That is when you begin to soar like the eagles! You build that three-fold chord; you wait on God by actively pursuing Him. You renew your mind and become energized by Him. When your mind is renewed you begin worshipping in the beauty of holiness, walking on the highway of holiness, working to perfect holiness in the fear of God, and waiting on the promise of holiness. Now we have a revolutionary faith, and faith is the key to Christ being made manifest in our lives!

REVOLUTION

FAITH IS THE KEY TO CHRIST BEING MANIFESTED IN OUR LIVES

HOLINESS (BEING SET APART) IS THE KEY TO FAITH

A RENEWED MIND IS THE KEY TO HOLINESS (OBEDIENCE)

WHILE WE “WAIT” WE HAVE PASSIONATE PATIENCE

Our worship must be based on what God has done for us, not what we have done for God.
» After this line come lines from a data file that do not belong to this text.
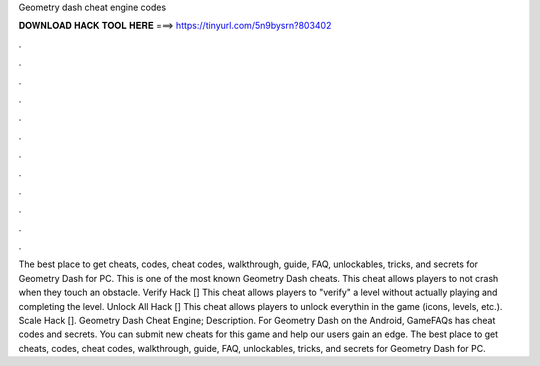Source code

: Geometry dash cheat engine codes

𝐃𝐎𝐖𝐍𝐋𝐎𝐀𝐃 𝐇𝐀𝐂𝐊 𝐓𝐎𝐎𝐋 𝐇𝐄𝐑𝐄 ===> https://tinyurl.com/5n9bysrn?803402

.

.

.

.

.

.

.

.

.

.

.

.

The best place to get cheats, codes, cheat codes, walkthrough, guide, FAQ, unlockables, tricks, and secrets for Geometry Dash for PC. This is one of the most known Geometry Dash cheats. This cheat allows players to not crash when they touch an obstacle. Verify Hack [] This cheat allows players to "verify" a level without actually playing and completing the level. Unlock All Hack [] This cheat allows players to unlock everythin in the game (icons, levels, etc.). Scale Hack []. Geometry Dash Cheat Engine; Description. For Geometry Dash on the Android, GameFAQs has cheat codes and secrets. You can submit new cheats for this game and help our users gain an edge. The best place to get cheats, codes, cheat codes, walkthrough, guide, FAQ, unlockables, tricks, and secrets for Geometry Dash for PC.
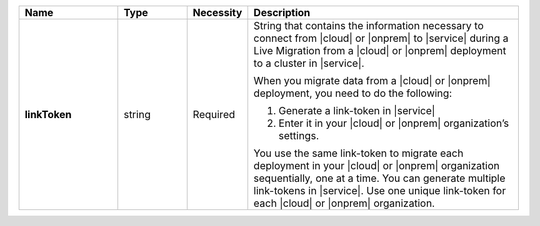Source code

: .. list-table::
   :widths: 20 14 11 55
   :header-rows: 1
   :stub-columns: 1

   * - Name
     - Type
     - Necessity
     - Description

   * - linkToken
     - string
     - Required
     - String that contains the information necessary to connect from
       |cloud| or |onprem| to |service| during a Live Migration from a
       |cloud| or |onprem| deployment to a cluster in |service|.

       When you migrate data from a |cloud| or |onprem| deployment,
       you need to do the following:

       1. Generate a link-token in |service|
       2. Enter it in your |cloud| or |onprem| organization’s settings.

       You use the same link-token to migrate each deployment in your
       |cloud| or |onprem| organization sequentially, one at a time.
       You can generate multiple link-tokens in |service|. Use one
       unique link-token for each |cloud| or |onprem| organization.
We are set apart when we set Him apart – a life of worship (1 Peter 3:15).

Worship with revolutionized faith is how we begin to fight the pride of life (1 John 2:16).

We are set apart when we walk a different path, we walk the straight and narrow path between pride and despair – we walk humbly (Micah 6:8) in repentance and faith (Colossians 2:6).

Walking with revolutionized faith is how we begin to fight the lust of the flesh (1 John 2:16).

Is your work prophetic or pathetic? It doesn’t depend on the type of work; it depends on your perspective. Is your faith one that sees your work, no matter how trivial or mundane you think it may be, as holy?

We walk the walk by working together. Working together – the net example.

Working with revolutionized faith is how we begin to fight the lust of the eyes (1 John 2:16).

When we know and act upon the will of God, we will have waited on God.

Like the eagle, we all go through a molting period. Feed on the Word of God, and it will energize you, and set you soaring!

You build that three-fold chord; you wait on God by actively pursuing Him.